Da Milano, l’informativa è arrivata a tutte le prefetture interessate almeno sei mesi fa, ma, tranne che a Varese, non si ha notizia di interventi di bonifica e nemmeno di semplici verifiche. C’è da sperare che, di qui alla primavera, quando le temperature risaliranno, qualcuno si muova, anche perché, fanno trapelare dal Palazzo di Giustizia, le conseguenze per eventuali, e probabili, omissioni sui controlli, sarebbero, in caso, d’incendio, non più solo civili, ma penali. Che si tratti, poi, solo di questa ventina di casi non è affatto verosimile. Basta osservare che nella lista non figura nessun edificio residenziale. Quindi è lecito il sospetto che ritardi e reticenze ormai evidenti nelle attività di verifica sugli edifici a rischio dipendano dal timore che dal Vaso di Pandora, ormai aperto, si scateni un problema di controlli antincendio così diffuso, da diventare ingestibile dal punto di vista delle responsabilità e del risanamento: il costo della sola sostituzione dei pannelli all’ospedale di Varese,  340 mila euro, è eloquente.

L’incendio dell’albergo di Varese rivestito di pannelli Larsen PE è l’ultimo in ordine di tempo, scoppiato il 6 ottobre 2022

«A prescindere da chi paga, ci vorrebbe un altro maxi superbonus», riflette il professor Lembo. Oltretutto, è da ingenui pensare che, in un mercato attento ai centesimi di euro, i Larsen PE non abbiano concorrenti al ribasso. Lembo conferma i peggiori sospetti: «Circolano pannelli con l’anima in polietilene anche più pericolosi e spesso a farli produrre da terzi sono le stesse multinazionali che firmano prodotti a norma, così monopolizzano il settore. Credo che gli edifici di civile abitazione a rischio siano centinaia». Nega, però, che sia colpa delle leggi: «Lasciamolo dire a chi viene sorpreso con le mani nel sacco, in realtà le nostre sono migliori, ad esempio, di quelle inglesi».

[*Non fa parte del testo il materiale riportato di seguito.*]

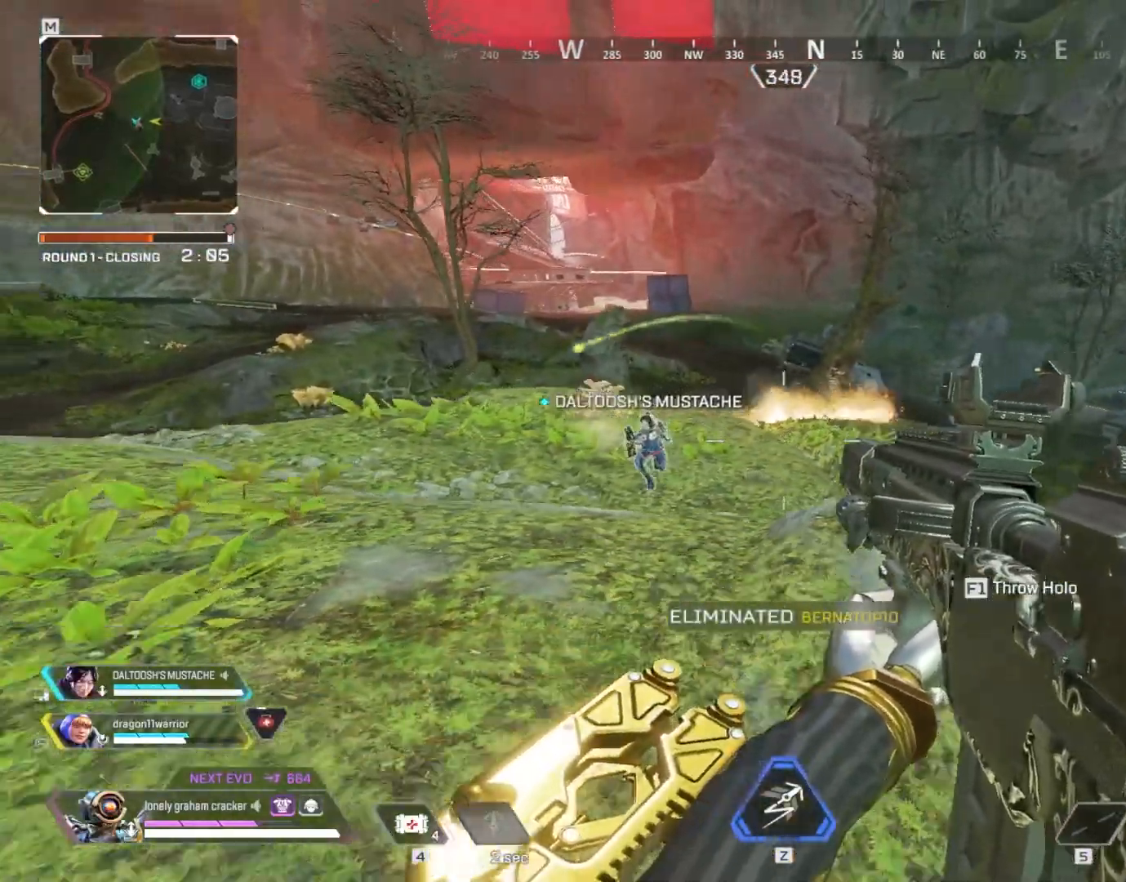
{"keys": ["d"], "mouse": [], "events": [[67, "s", "up"]]}
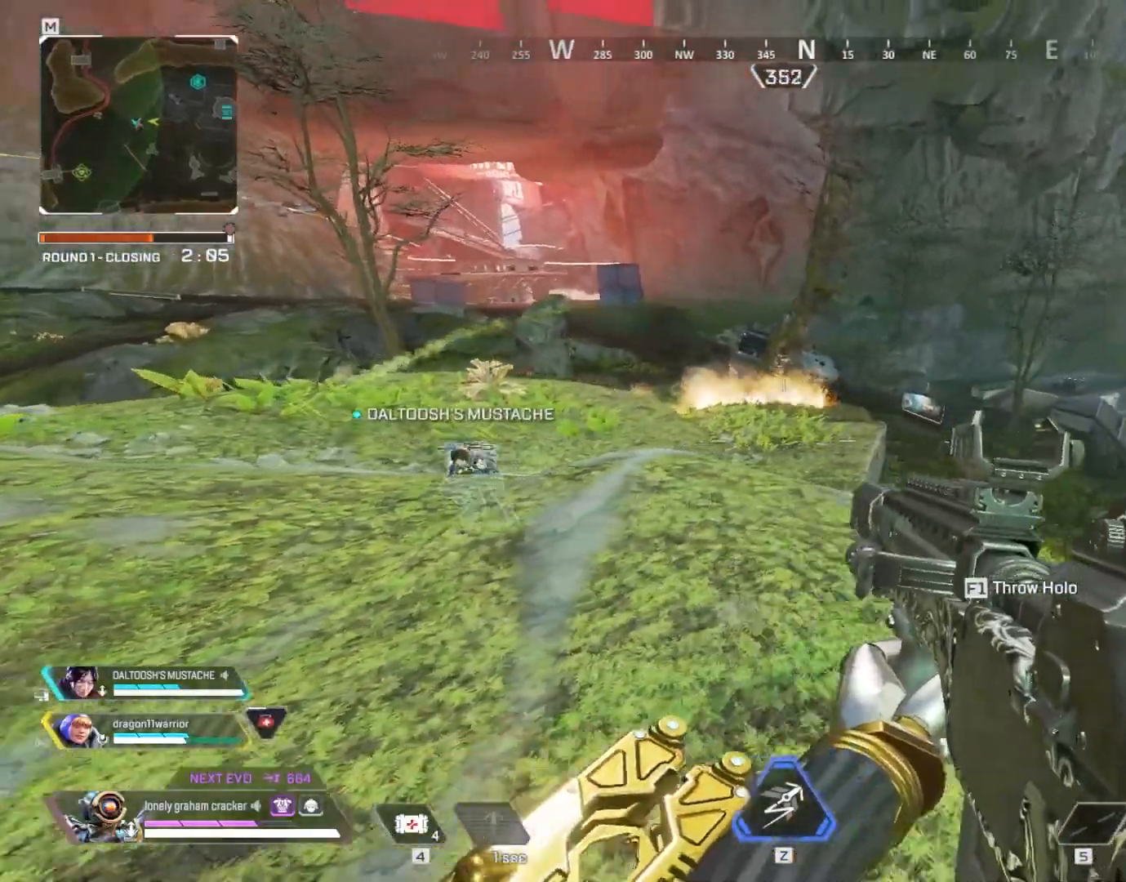
{"keys": ["d", "s"], "mouse": [], "events": [[367, "s", "down"]]}
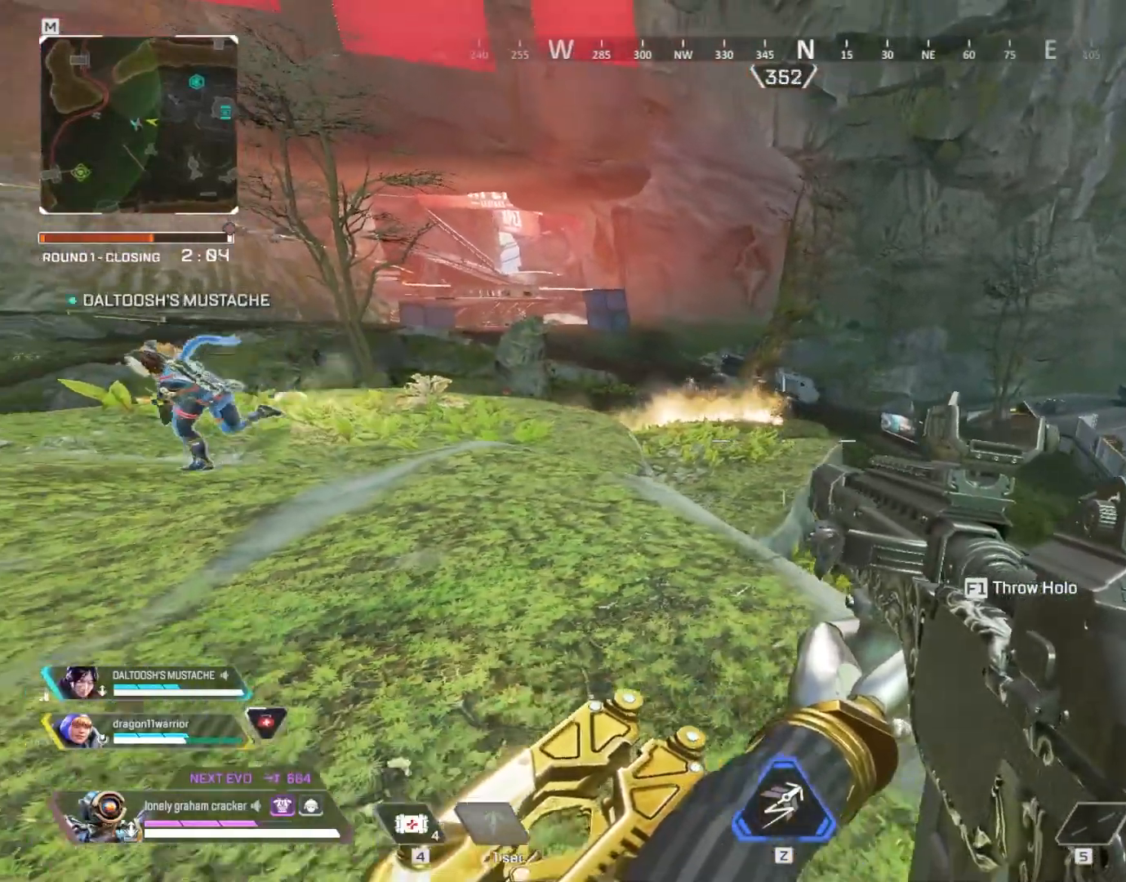
{"keys": ["a"], "mouse": ["right"], "events": [[267, "a", "down"], [267, "d", "up"], [267, "mouse_right", "down"], [367, "s", "up"]]}
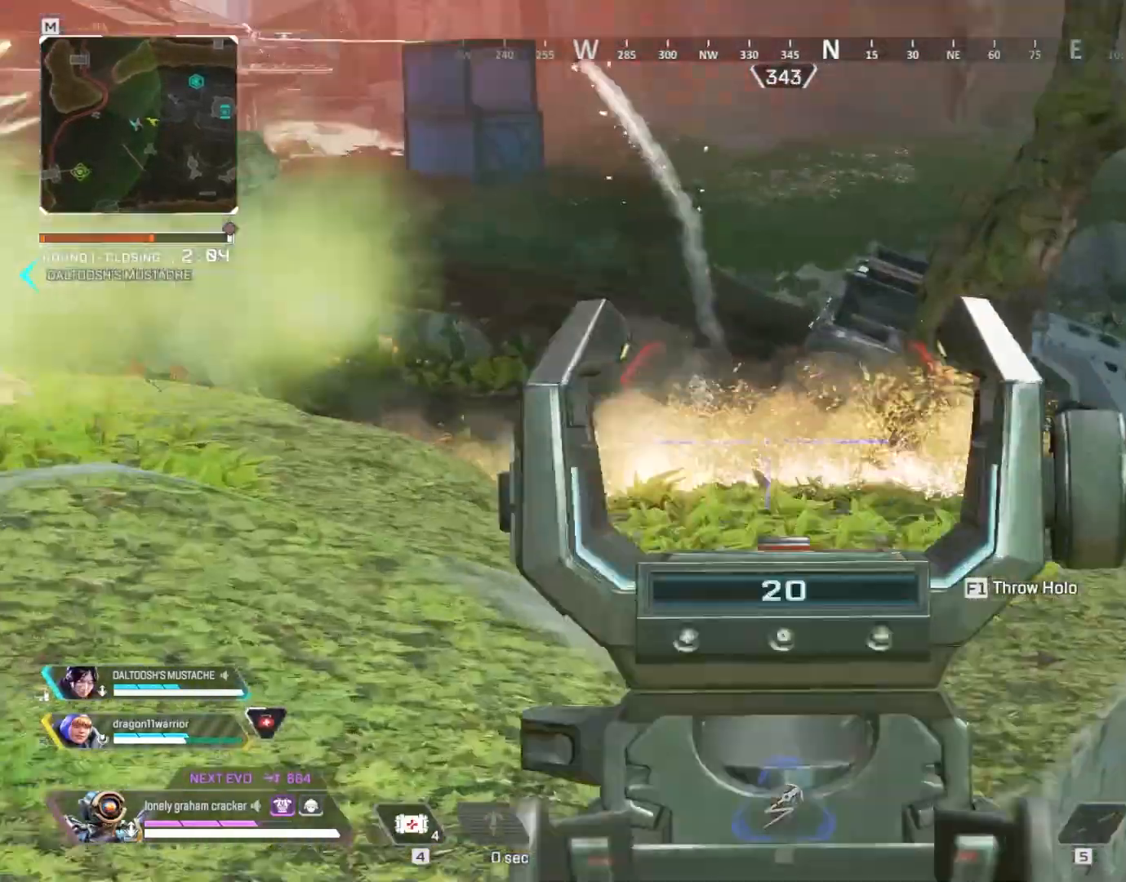
{"keys": ["a", "w"], "mouse": ["right"], "events": [[283, "w", "down"]]}
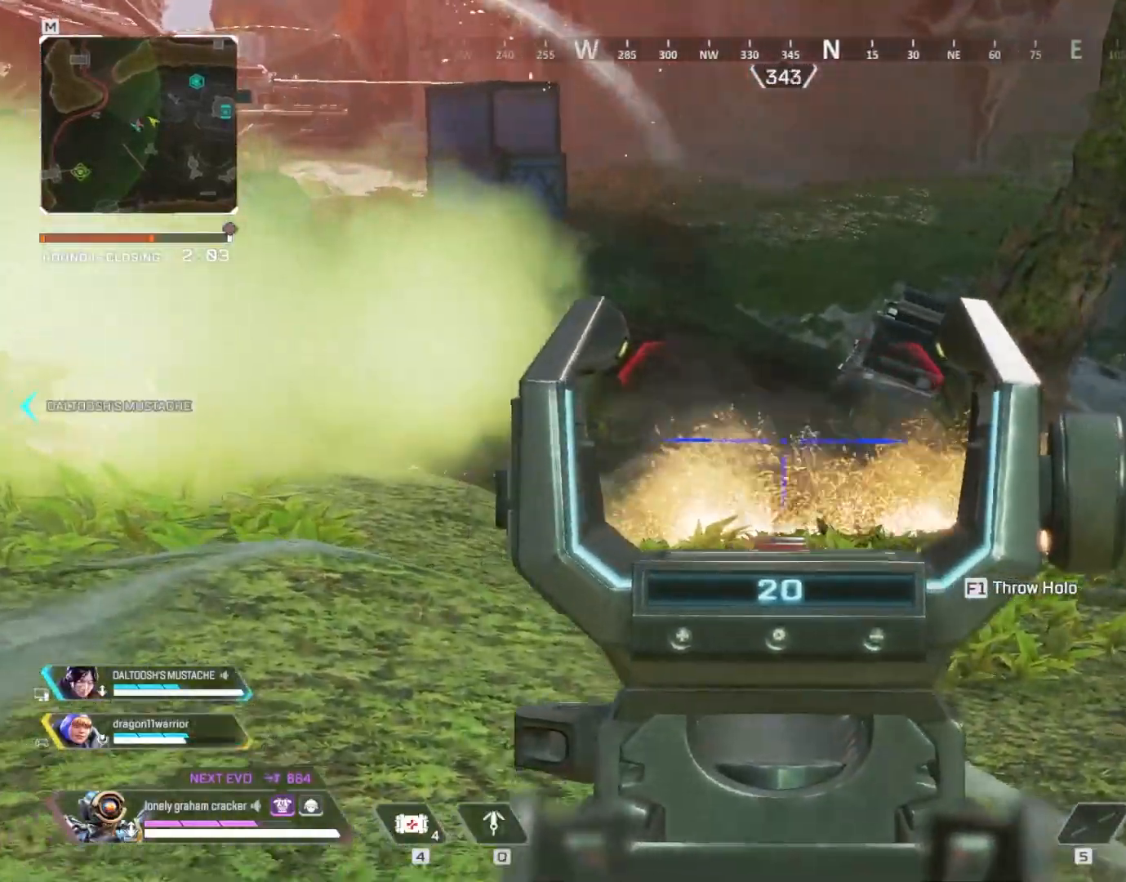
{"keys": ["a", "s"], "mouse": ["left", "right"], "events": [[17, "a", "up"], [117, "d", "down"], [150, "mouse_left", "down"], [251, "mouse_left", "up"], [284, "a", "down"], [284, "d", "up"], [351, "mouse_left", "down"], [384, "mouse_left", "up"], [384, "w", "up"], [417, "mouse_left", "down"], [484, "s", "down"]]}
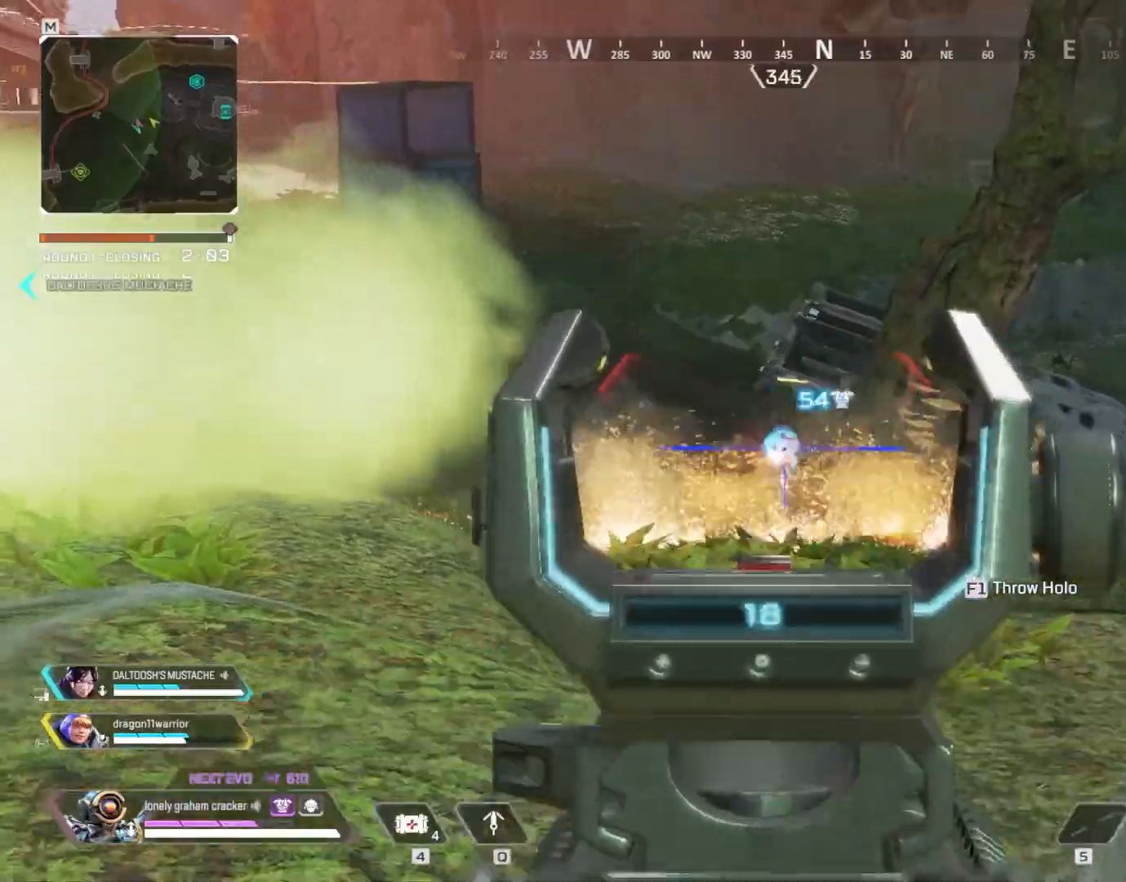
{"keys": ["w"], "mouse": ["right"], "events": [[16, "mouse_left", "up"], [83, "a", "up"], [83, "mouse_left", "down"], [183, "mouse_left", "up"], [217, "a", "down"], [217, "mouse_left", "down"], [250, "mouse_left", "up"], [250, "s", "up"], [317, "mouse_left", "down"], [417, "mouse_left", "up"], [417, "w", "down"], [450, "a", "up"], [450, "mouse_left", "down"], [484, "mouse_left", "up"]]}
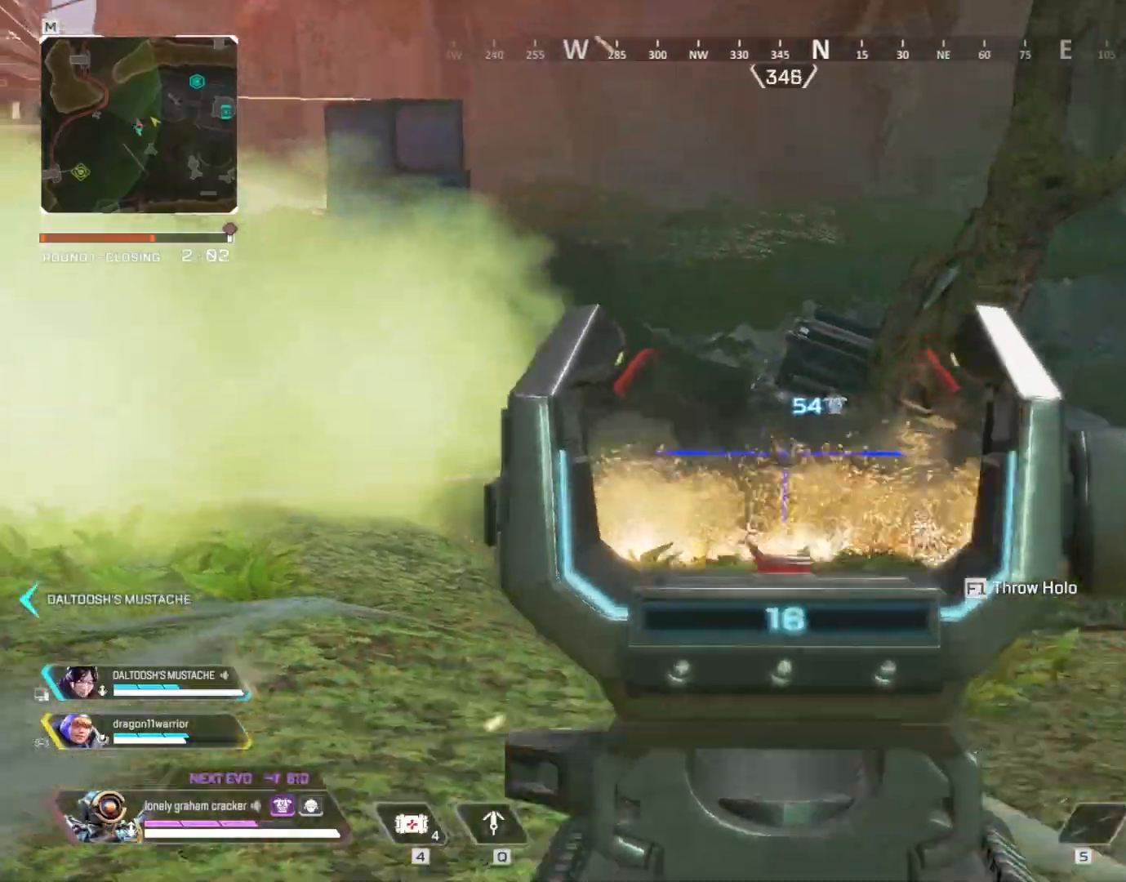
{"keys": ["a", "s"], "mouse": ["left", "right"], "events": [[84, "mouse_left", "down"], [150, "d", "down"], [150, "mouse_left", "up"], [217, "a", "down"], [217, "d", "up"], [217, "mouse_left", "down"], [217, "w", "up"], [284, "mouse_left", "up"], [317, "mouse_left", "down"], [384, "s", "down"], [417, "mouse_left", "up"], [451, "mouse_left", "down"]]}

Inutile fargli notare che in Italia, a guardie & ladri, si gioca così: prima tutti da una parte; poi tutti dall’altra, così si risparmia sugli inseguimenti. Da tecnico competente qual è, Lembo conosce bene la situazione e le distorsioni del sistema: «Purtroppo, le truffe sono all’ordine del giorno anche nel campo dei materiali per l’edilizia». Per favore, professore, la cruda verità: parlando di superbonus, non è che finiscano per slegare ancora più le mani a chi delinque a mezzo mattone? «Su questo non ho dubbi. Una delle tante possibili frodi che adesso vanno per la maggiore è quella degli intonaci all’idrogel e dei materiali miracolosi per cappotti, che promettono in dieci centimetri di spessore lo stesso potere isolante di un pannello di trenta. Ovviamente, è falso». Ma, e le certificazioni? «Allegano quelle di altri prodotti. Ci vorrebbero controlli spasmodici, altrimenti tra un po’ le case superbonizzate rischiano di andare a fuoco al primo petardo che cade sul balcone».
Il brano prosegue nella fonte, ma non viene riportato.